Mr. Gallup enlisted in the 177th regiment, N.Y. volunteers, in 1862, and served nine months in and around Port Hudson, and was in several engagements, being honorably discharged from the service in the fall of 1863.

He was an honored member of H.M. Barclay Post, G.A.R.

Mr. Gallup was born in 1825, and was in his 89th year. He is survived by two brothers and a sister.

The funeral services were held from his late residence on Thursday afternoon. Interment in High Point cemetery.


A Baker’s Horse Runs Away. The horse owned and driven by William Tompkins, the baker from Albany, took fright at a passing local passenger train on the D. & H. railroad Monday afternoon and ran away.

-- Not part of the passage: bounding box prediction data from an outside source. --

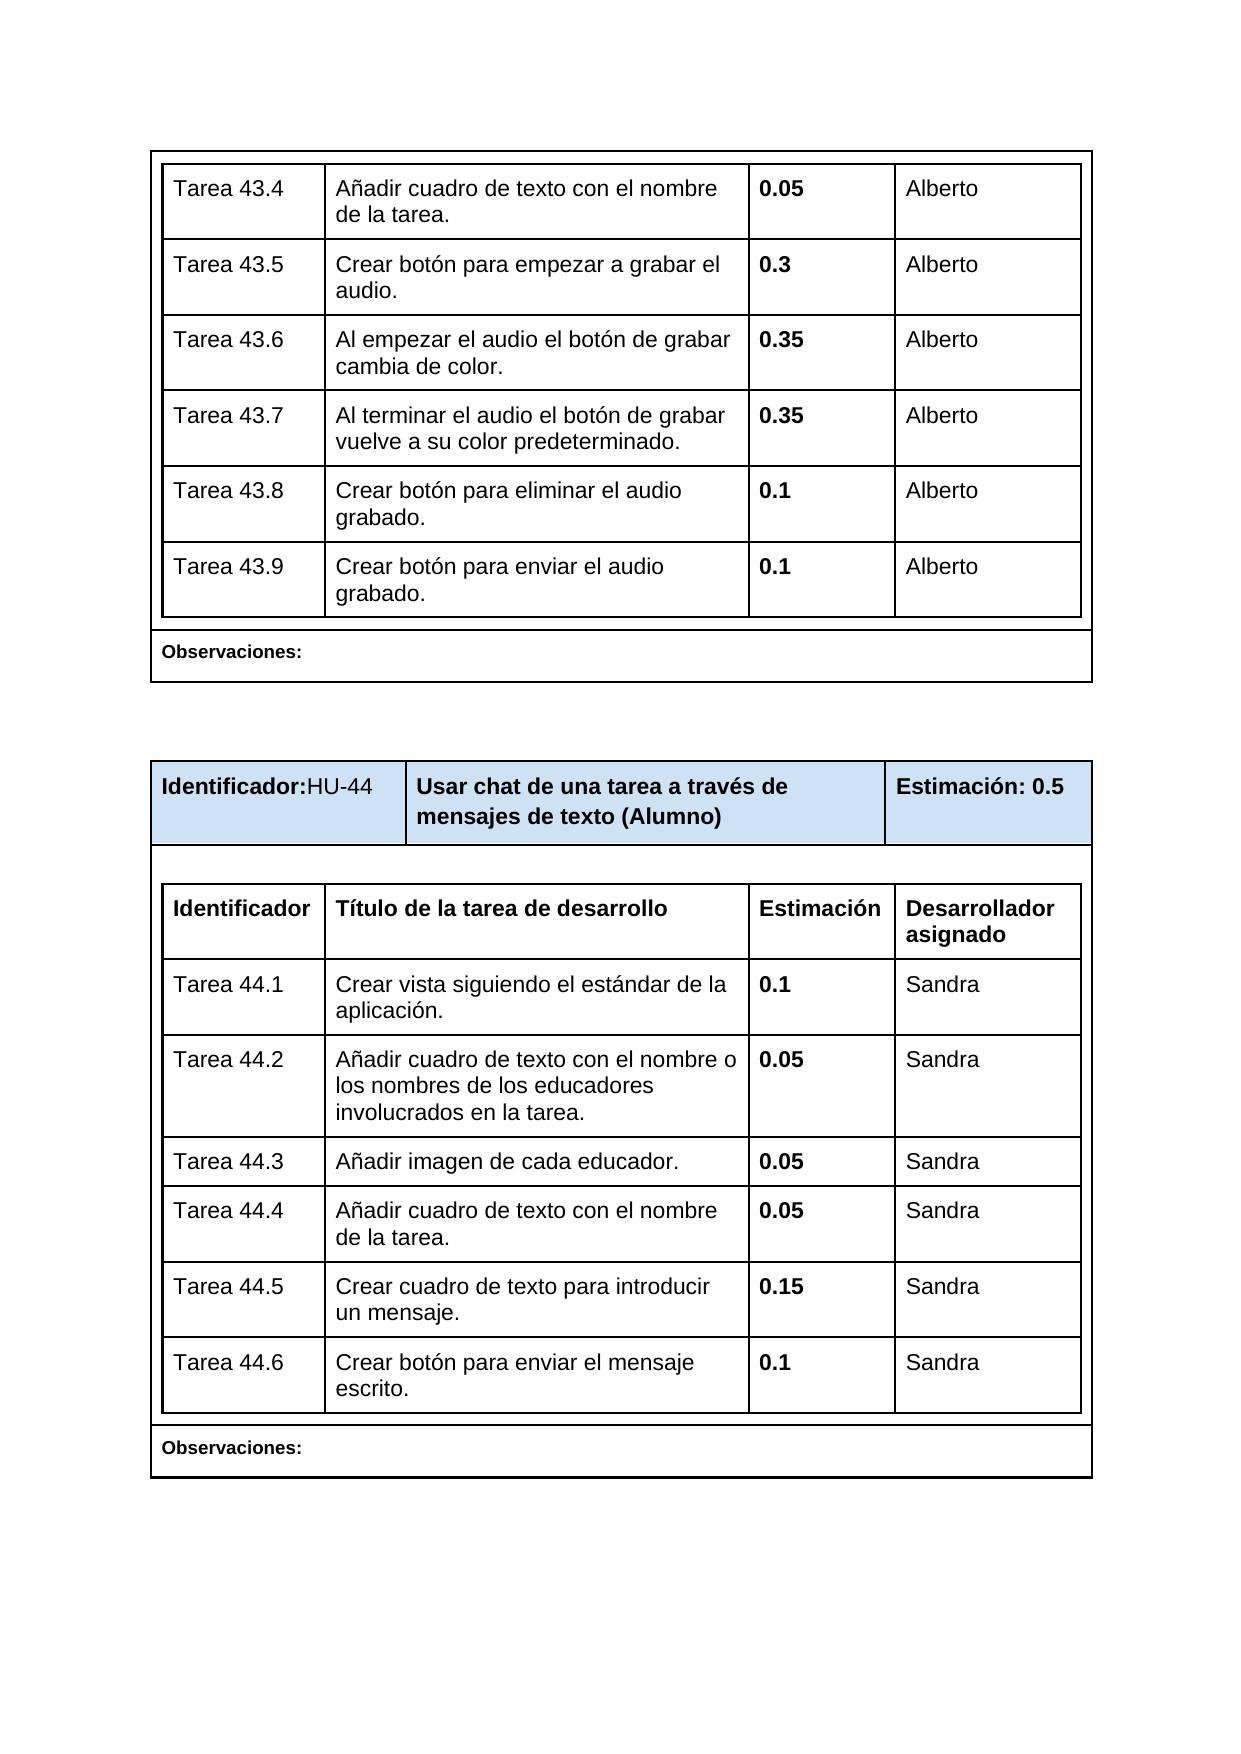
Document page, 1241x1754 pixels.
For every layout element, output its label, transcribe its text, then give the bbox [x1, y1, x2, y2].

table_cell [152, 846, 1091, 1424]
table_cell [152, 152, 1091, 629]
table_cell Observaciones: [152, 631, 1091, 681]
table_header Estimación: 0.5 [886, 762, 1091, 843]
table_header Identificador:HU-44 [152, 762, 405, 843]
table_cell Observaciones: [152, 1426, 1091, 1476]
table_header Usar chat de una tarea a través de mensajes de texto (Alumno) [407, 762, 884, 843]
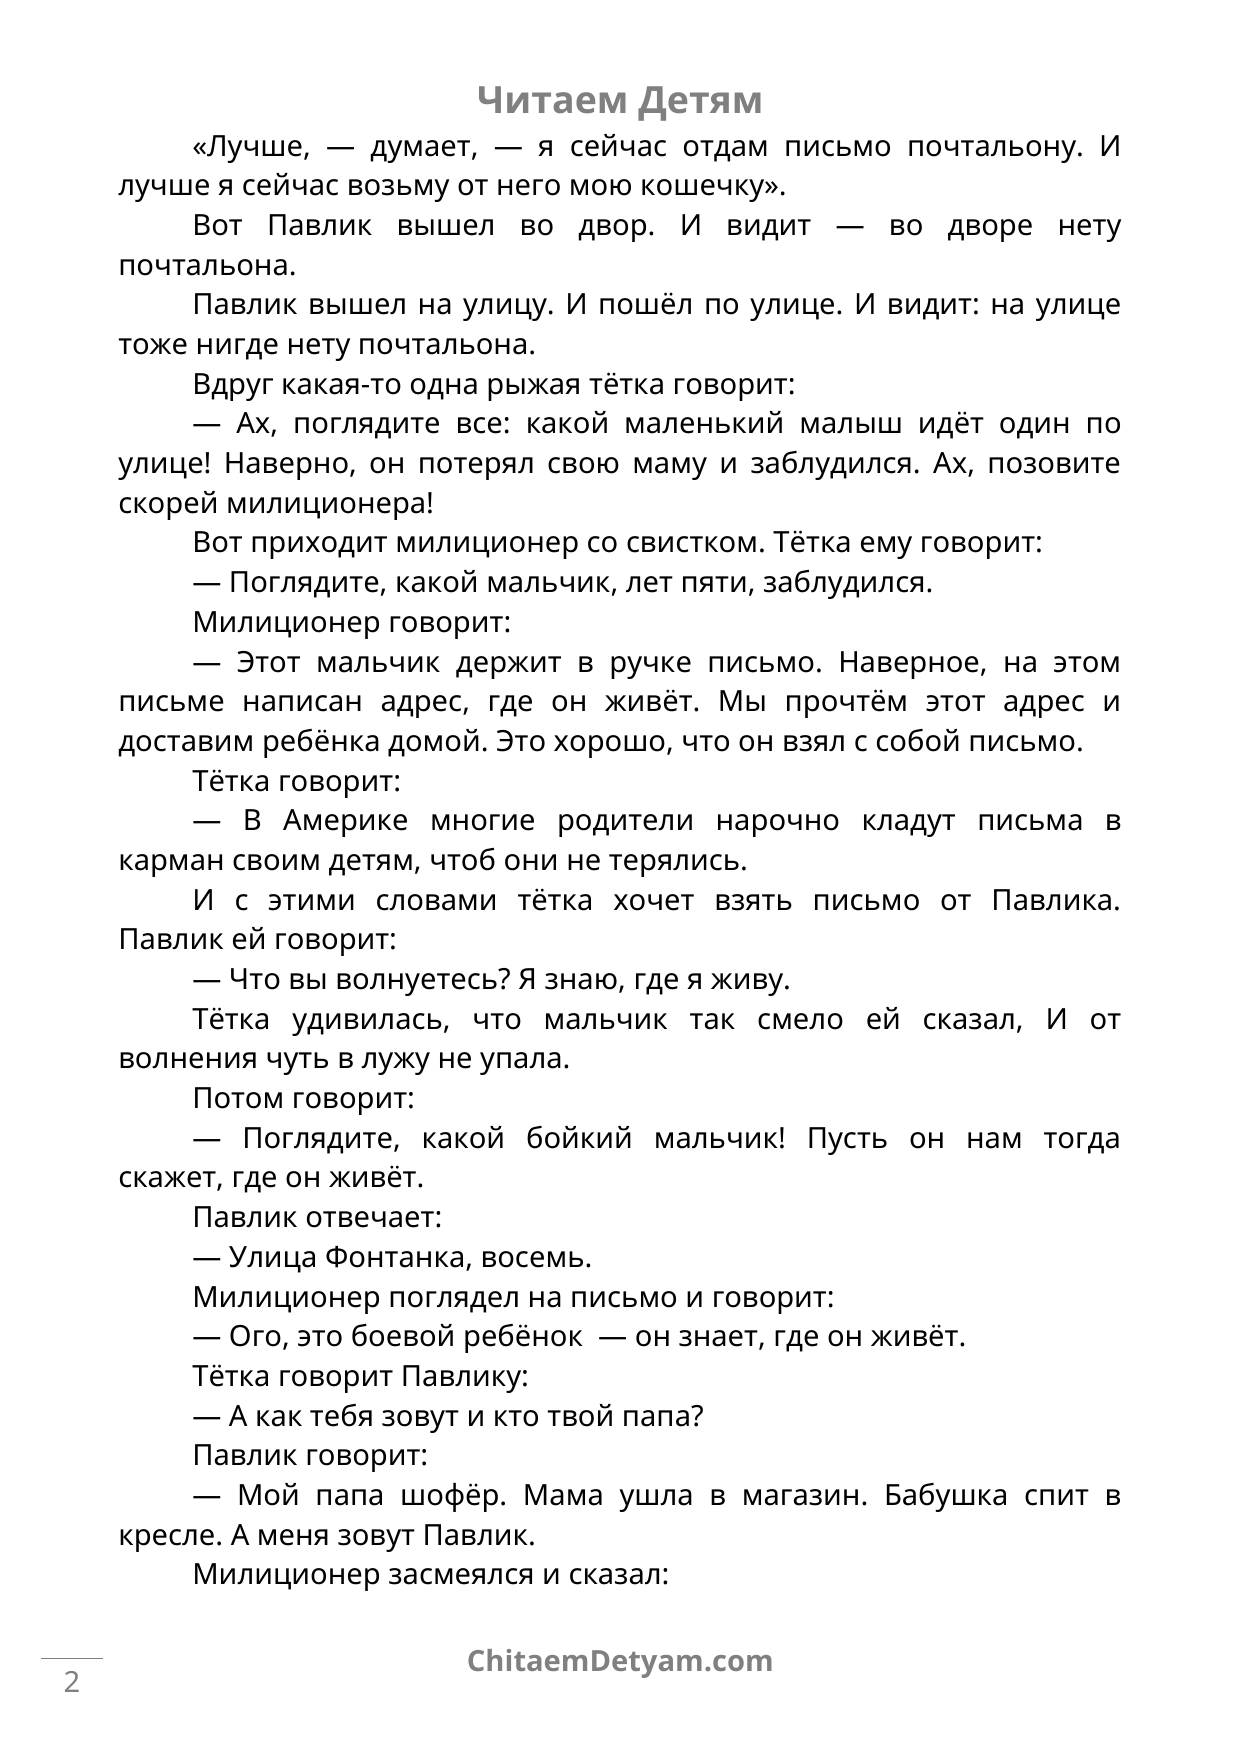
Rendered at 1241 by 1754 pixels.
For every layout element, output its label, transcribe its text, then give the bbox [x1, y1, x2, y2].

text — Что вы волнуетесь? Я знаю, где я живу. [118, 958, 1122, 998]
text Тётка говорит: [118, 760, 1122, 799]
text Милиционер засмеялся и сказал: [118, 1554, 1122, 1593]
text Вот приходит милиционер со свистком. Тётка ему говорит: [118, 522, 1122, 561]
text «Лучше, — думает, — я сейчас отдам письмо почтальону. И лучше я сейчас возьму от него мою кошечку». [118, 125, 1122, 204]
text — Мой папа шофёр. Мама ушла в магазин. Бабушка спит в кресле. А меня зовут Павлик. [118, 1474, 1122, 1554]
text — Поглядите, какой бойкий мальчик! Пусть он нам тогда скажет, где он живёт. [118, 1117, 1122, 1196]
text Павлик отвечает: [118, 1196, 1122, 1236]
text Потом говорит: [118, 1077, 1122, 1117]
text Павлик вышел на улицу. И пошёл по улице. И видит: на улице тоже нигде нету почтальона. [118, 284, 1122, 363]
text Милиционер поглядел на письмо и говорит: [118, 1276, 1122, 1316]
text Тётка удивилась, что мальчик так смело ей сказал, И от волнения чуть в лужу не упала. [118, 998, 1122, 1077]
text Тётка говорит Павлику: [118, 1355, 1122, 1395]
text Вот Павлик вышел во двор. И видит — во дворе нету почтальона. [118, 204, 1122, 284]
text И с этими словами тётка хочет взять письмо от Павлика. Павлик ей говорит: [118, 879, 1122, 958]
text — Поглядите, какой мальчик, лет пяти, заблудился. [118, 561, 1122, 601]
text Вдруг какая-то одна рыжая тётка говорит: [118, 363, 1122, 403]
text — А как тебя зовут и кто твой папа? [118, 1395, 1122, 1434]
text — Ого, это боевой ребёнок — он знает, где он живёт. [118, 1316, 1122, 1355]
text — Ах, поглядите все: какой маленький малыш идёт один по улице! Наверно, он потерял свою маму и заблудился. Ах, позовите скорей милиционера! [118, 403, 1122, 522]
text — Этот мальчик держит в ручке письмо. Наверное, на этом письме написан адрес, где он живёт. Мы прочтём этот адрес и доставим ребёнка домой. Это хорошо, что он взял с собой письмо. [118, 641, 1122, 760]
text — Улица Фонтанка, восемь. [118, 1236, 1122, 1276]
text — В Америке многие родители нарочно кладут письма в карман своим детям, чтоб они не терялись. [118, 799, 1122, 879]
text Павлик говорит: [118, 1434, 1122, 1474]
text Милиционер говорит: [118, 601, 1122, 641]
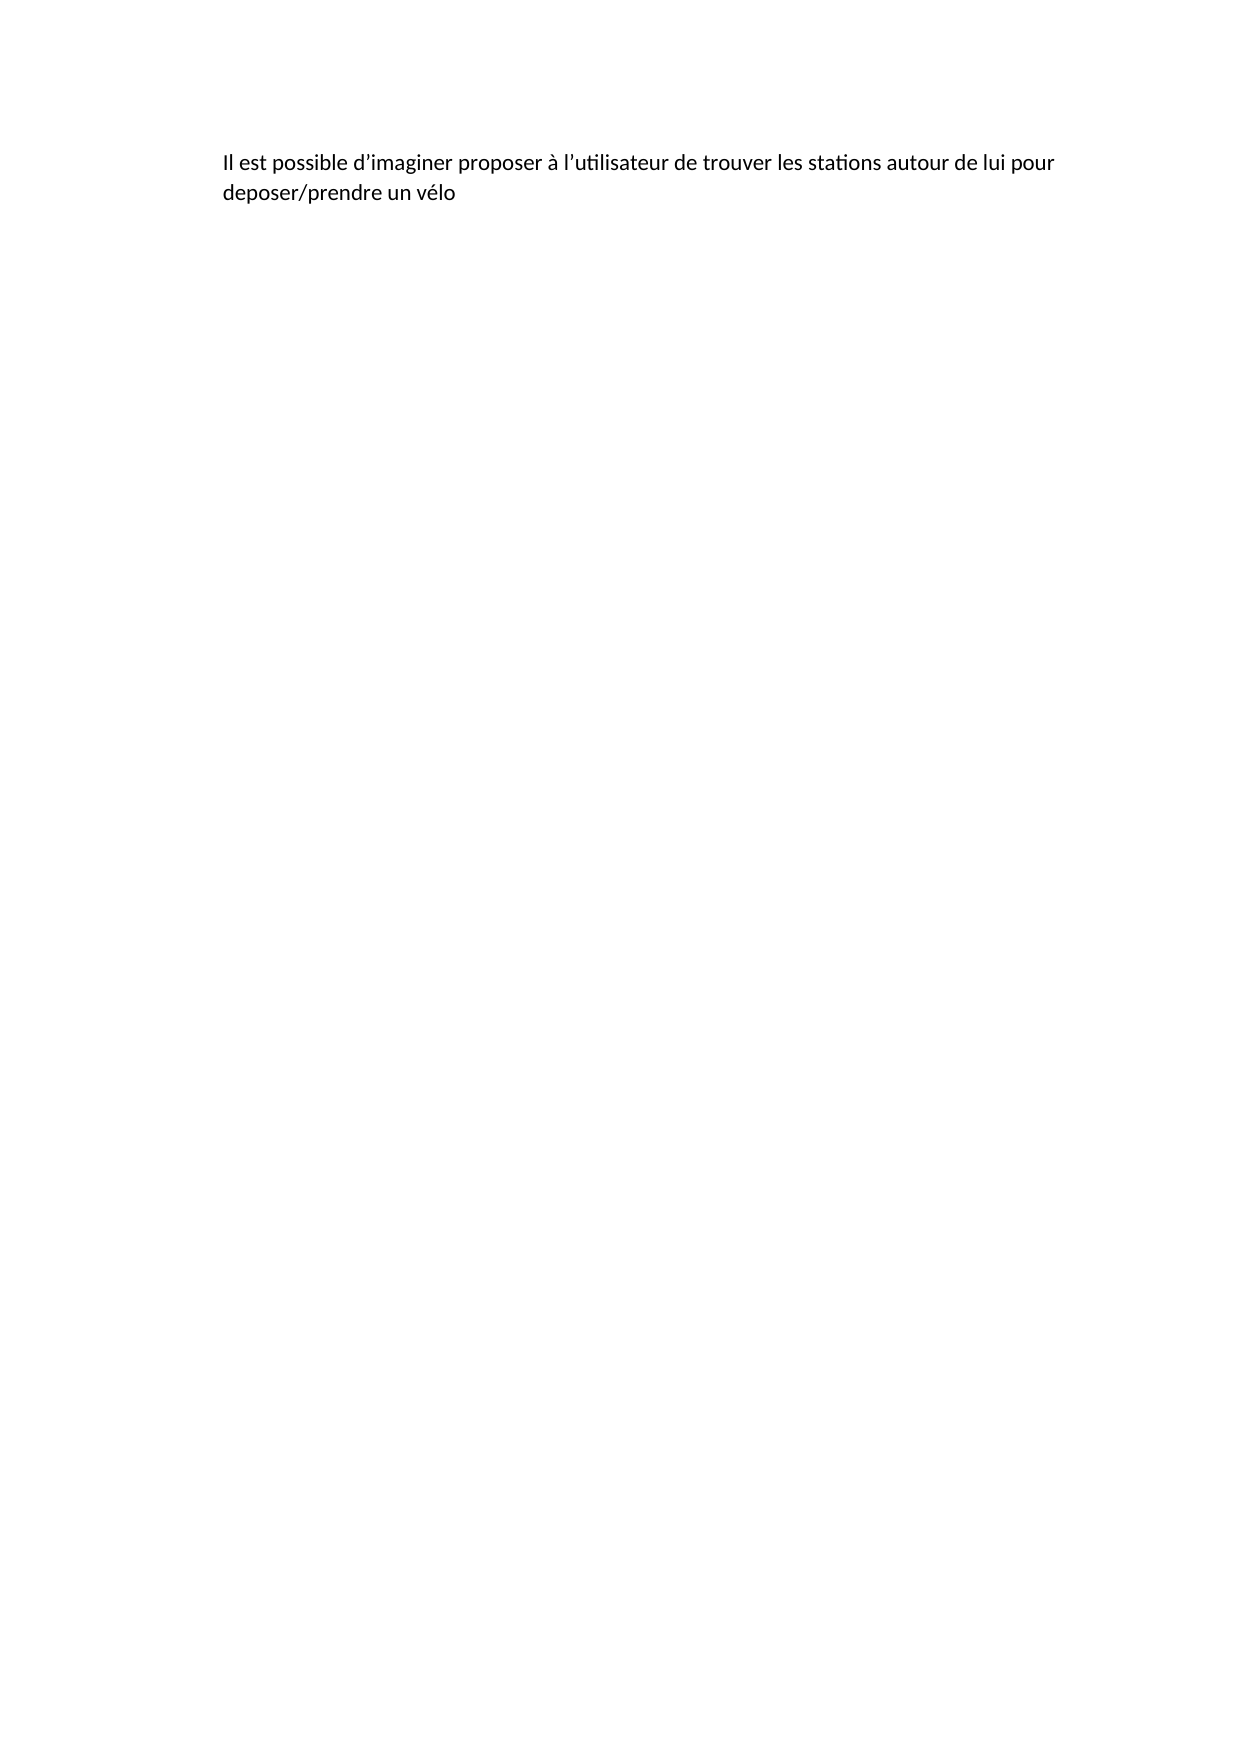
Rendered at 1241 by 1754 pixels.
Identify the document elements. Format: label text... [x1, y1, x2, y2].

The rig stood in front of J. Vagele’s residence when the train passed through the village. The horse ran to the corner of Bridge street and the Mac Cormack road, over Maple avenue and down the New Scotland road, with the front running gear attached to it. It ran into Peter Oliver’s yard, where it was captured. Several people who had arrived a few minutes before on the 5:30 train and were crossing the street narrowly escaped being struck by the frightened animal. Mrs. R. S. Sleath, who was walking in the road under the new viaduct, experienced the narrowest escape of any of the pedestrians from being struck by the running horse. She was so overcome by the shock that it was necessary for her to retire upon reaching home.

Fortunately, however, no one was injured, and the damage to the horse and sleigh was very slight. Several of the village boys took advantage of the baker’s absence and helped themselves to pie and cakes.